Of all non-immigrant visas (NIVs), the most unpalatable is the one for seamen or crewmen. Denominated as “C1”/”D1”/”C1/D1”, the visa has the most limitations such as the following:
An alien crewman cannot (1) extend status; (2) change status; (3) adjust status; and (4) apply for a relief of cancellation of removal when placed in removal proceedings. The removal is imposed despite the fact that the crewman has accumulated 10 years or more of residency in the United States, even if he is married to a U.S. citizen or has a dozen U.S.-born citizen children who will suffer “exceptional or unusually extreme hardship” if he is removed from the U.S.

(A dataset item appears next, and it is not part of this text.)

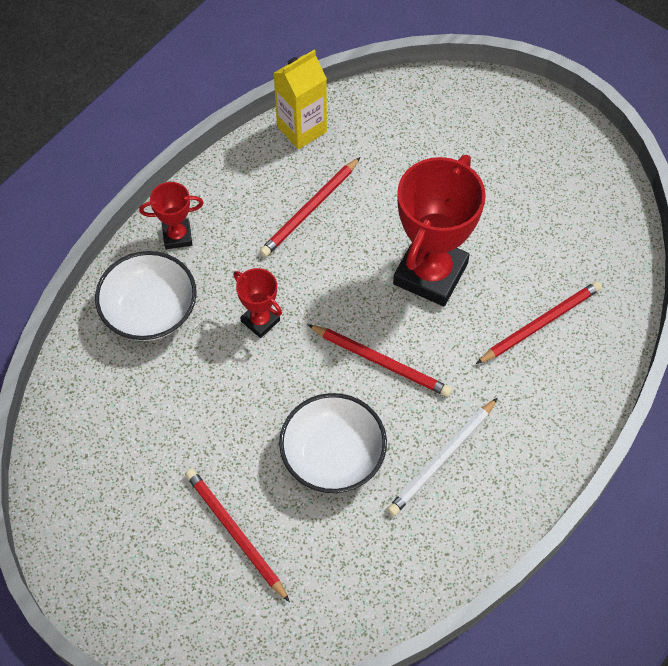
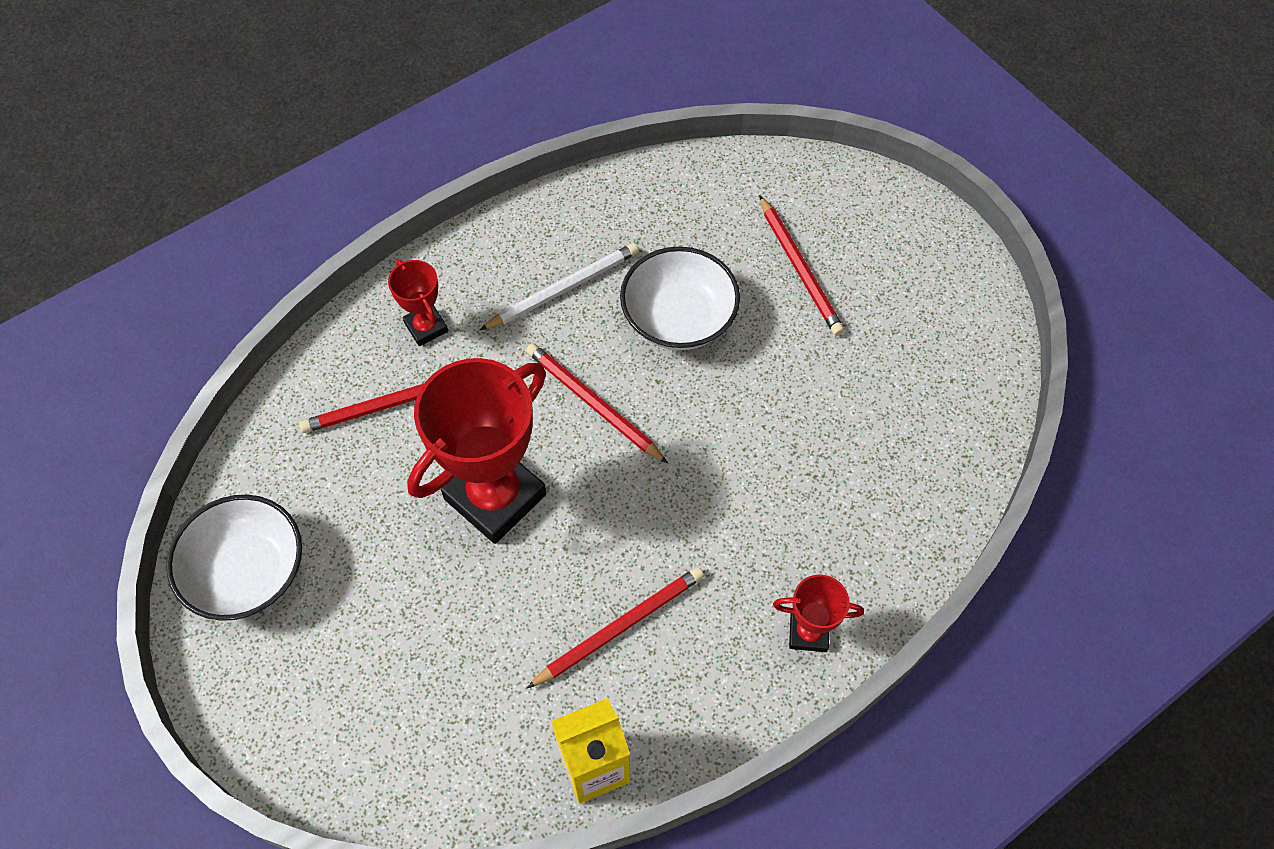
camera: 165 degrees left, 0 degrees up
(150, 311) = (859, 534): white bowl -> white bowl (247, 572)
(260, 321) = (723, 487): red trophy -> red trophy (426, 327)

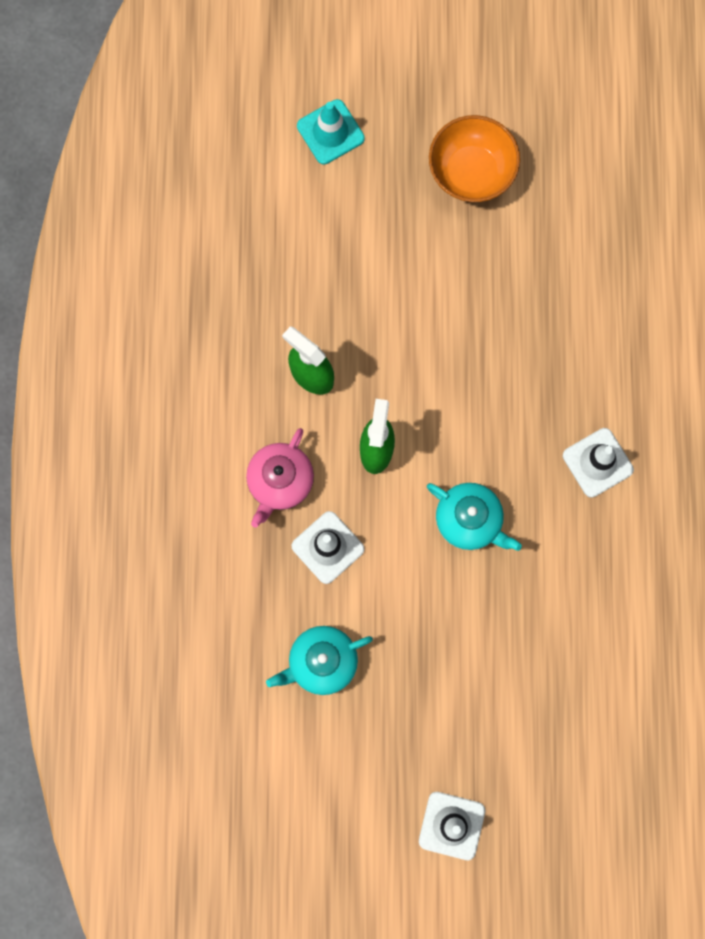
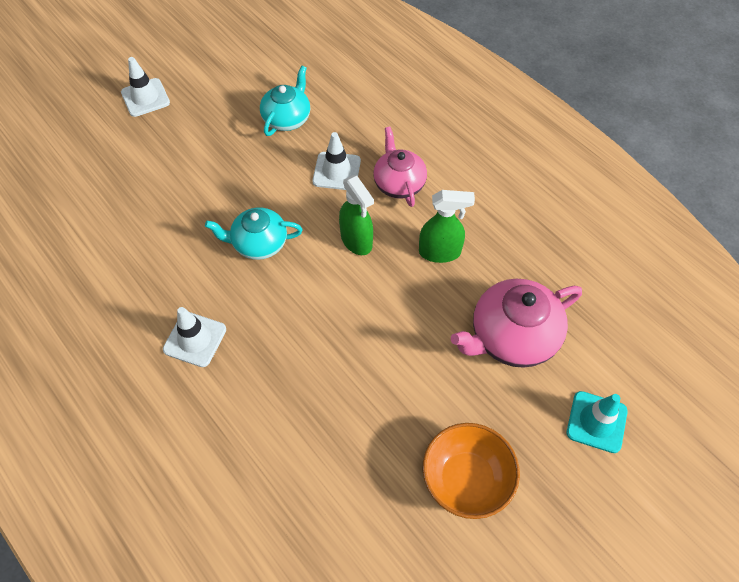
camera: 140 degrees right, 20 degrees down
(327, 248) = (512, 337): none -> pink teapot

An alien crewman is allowed to stay, on the average, for 29 days. When the ship leaves, so must the crew. “Jump ship” is prohibited to discourage the temptation of conveniently taking advantage of their position as “seamen” to readily settle and reside in the United States. The lawmakers made sure that patience or lapse of time will not cure the defect. On a broader scale, this rule seems to protect the interests of international commerce.

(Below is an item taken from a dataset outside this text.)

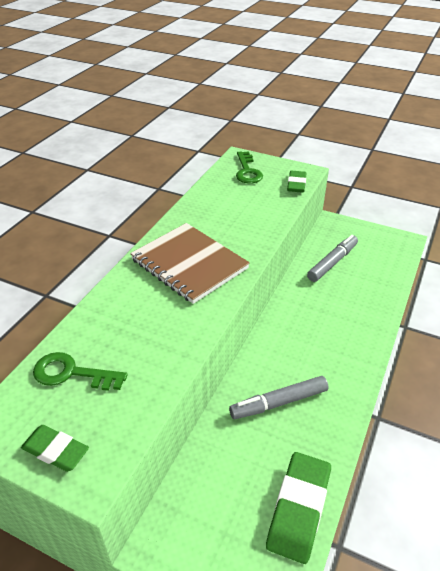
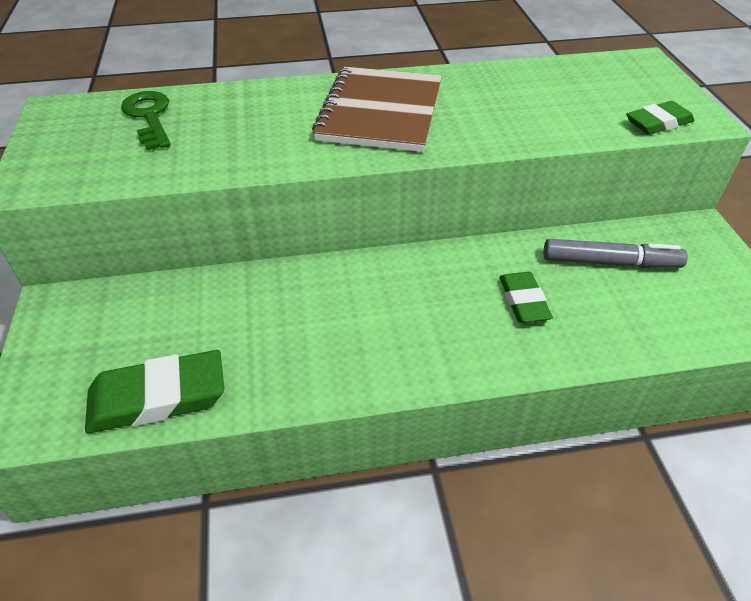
camera: 55 degrees right, 5 degrees up
(55, 450) = (50, 150): green eraser -> green eraser (523, 301)
(247, 171) = (622, 77): green key -> none
(279, 402) = (301, 315): grey marker -> none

It must already be common knowledge that “jumping ship” is not a good idea. What about the boast of having “a girl at every port” that later turns into one true love? Immigration policy and laws can sometimes put a damper on romance, and so the best option (assuming the love birds are thinking rationally) to take is — follow legal procedure, that is to legally immigrate either by filing a fiancée or spousal petition.

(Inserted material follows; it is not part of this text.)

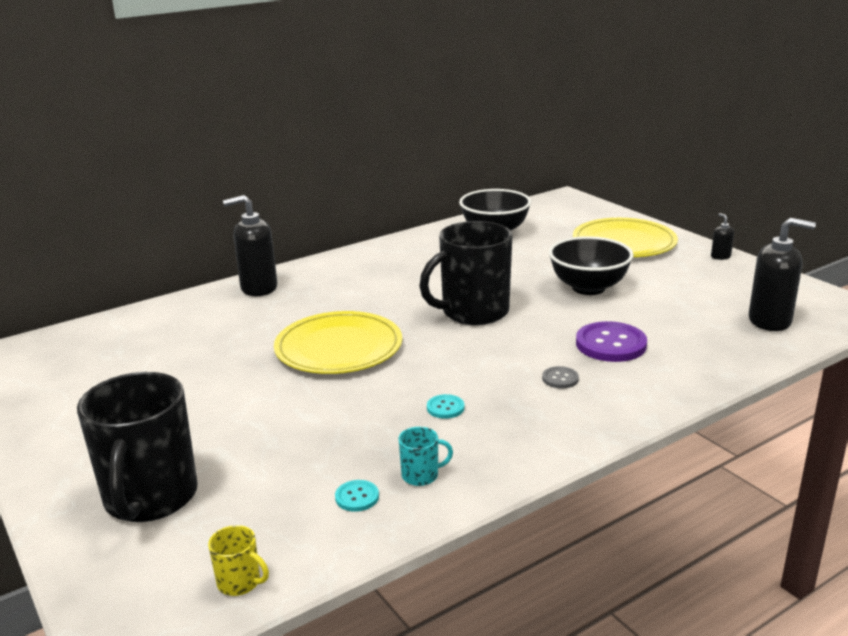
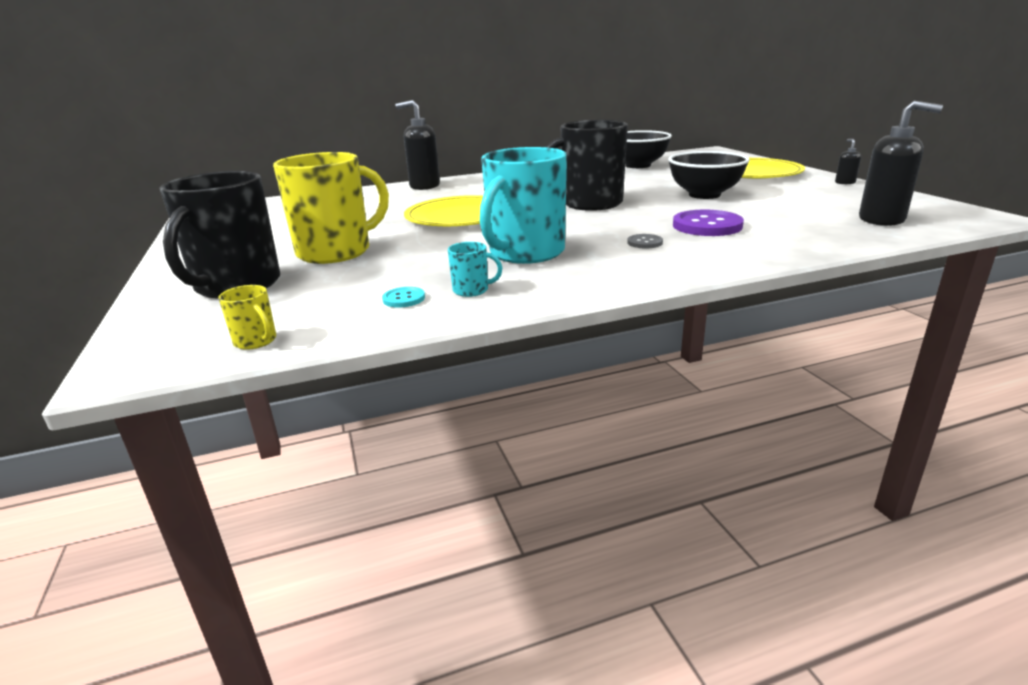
camera: 15 degrees right, 0 degrees up
(230, 426) = (336, 252): none -> yellow mug
(445, 408) = (525, 253): turquoise button -> turquoise mug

The waiting period of from five months to one year for processing these visas (depending on which one) is definitely a ‘drop in the bucket’ compared to ‘infinite uncertainty’. Indeed, ‘jumping ship’, marrying your U.S. citizen soul mate, having kids, growing old, yet looking back at your shoulder at every police siren, even having grandchildren, though remaining undocumented, is ‘infinite uncertainty.’ Ordinarily, one who enters this country with a tourist visa, overstays and later marries is given a second chance and is allowed to adjust status, then apply for a green card.
But U.S. immigration rules explicitly exclude alien crewmen visa holders from doing this. (The only exceptions are when Section 245[i] applies or one’s definition of “crewman” falls under a different classification.)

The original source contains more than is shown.